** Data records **
__________

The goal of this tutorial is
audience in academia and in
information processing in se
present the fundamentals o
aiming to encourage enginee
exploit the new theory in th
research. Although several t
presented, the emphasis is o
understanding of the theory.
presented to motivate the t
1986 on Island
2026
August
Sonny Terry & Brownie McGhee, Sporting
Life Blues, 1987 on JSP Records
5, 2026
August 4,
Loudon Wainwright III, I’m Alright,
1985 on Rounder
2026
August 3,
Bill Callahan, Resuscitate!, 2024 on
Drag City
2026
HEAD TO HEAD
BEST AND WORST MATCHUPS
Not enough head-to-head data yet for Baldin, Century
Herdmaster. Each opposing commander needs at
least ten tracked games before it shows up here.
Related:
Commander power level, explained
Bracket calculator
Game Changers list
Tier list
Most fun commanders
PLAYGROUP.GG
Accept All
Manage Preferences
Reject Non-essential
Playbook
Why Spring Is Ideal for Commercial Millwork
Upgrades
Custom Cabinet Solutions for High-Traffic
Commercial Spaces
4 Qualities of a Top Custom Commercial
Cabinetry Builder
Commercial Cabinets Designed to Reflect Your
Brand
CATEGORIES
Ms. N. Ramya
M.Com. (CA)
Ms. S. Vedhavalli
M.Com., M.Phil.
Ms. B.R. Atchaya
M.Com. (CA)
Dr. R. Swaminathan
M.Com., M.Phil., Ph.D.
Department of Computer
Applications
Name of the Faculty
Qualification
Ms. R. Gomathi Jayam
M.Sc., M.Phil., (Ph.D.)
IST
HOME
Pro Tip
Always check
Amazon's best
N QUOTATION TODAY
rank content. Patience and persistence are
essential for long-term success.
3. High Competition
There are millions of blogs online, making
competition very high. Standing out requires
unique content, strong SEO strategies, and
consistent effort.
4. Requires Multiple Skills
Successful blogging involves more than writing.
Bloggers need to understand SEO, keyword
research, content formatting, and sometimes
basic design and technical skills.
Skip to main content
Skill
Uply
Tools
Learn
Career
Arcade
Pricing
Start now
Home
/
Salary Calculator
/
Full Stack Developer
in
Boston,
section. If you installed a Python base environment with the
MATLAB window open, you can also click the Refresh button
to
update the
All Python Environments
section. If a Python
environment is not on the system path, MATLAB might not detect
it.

__________

** EXERCISE GOAL **
The lines above starting at the one that contains "Commander power level, explained" and ending at the one that contains "4. Requires Multiple Skills" must be transcribed exactly, and no other lines may appear.

** TASK RESPONSE **
Commander power level, explained
Bracket calculator
Game Changers list
Tier list
Most fun commanders
PLAYGROUP.GG
Accept All
Manage Preferences
Reject Non-essential
Playbook
Why Spring Is Ideal for Commercial Millwork
Upgrades
Custom Cabinet Solutions for High-Traffic
Commercial Spaces
4 Qualities of a Top Custom Commercial
Cabinetry Builder
Commercial Cabinets Designed to Reflect Your
Brand
CATEGORIES
Ms. N. Ramya
M.Com. (CA)
Ms. S. Vedhavalli
M.Com., M.Phil.
Ms. B.R. Atchaya
M.Com. (CA)
Dr. R. Swaminathan
M.Com., M.Phil., Ph.D.
Department of Computer
Applications
Name of the Faculty
Qualification
Ms. R. Gomathi Jayam
M.Sc., M.Phil., (Ph.D.)
IST
HOME
Pro Tip
Always check
Amazon's best
N QUOTATION TODAY
rank content. Patience and persistence are
essential for long-term success.
3. High Competition
There are millions of blogs online, making
competition very high. Standing out requires
unique content, strong SEO strategies, and
consistent effort.
4. Requires Multiple Skills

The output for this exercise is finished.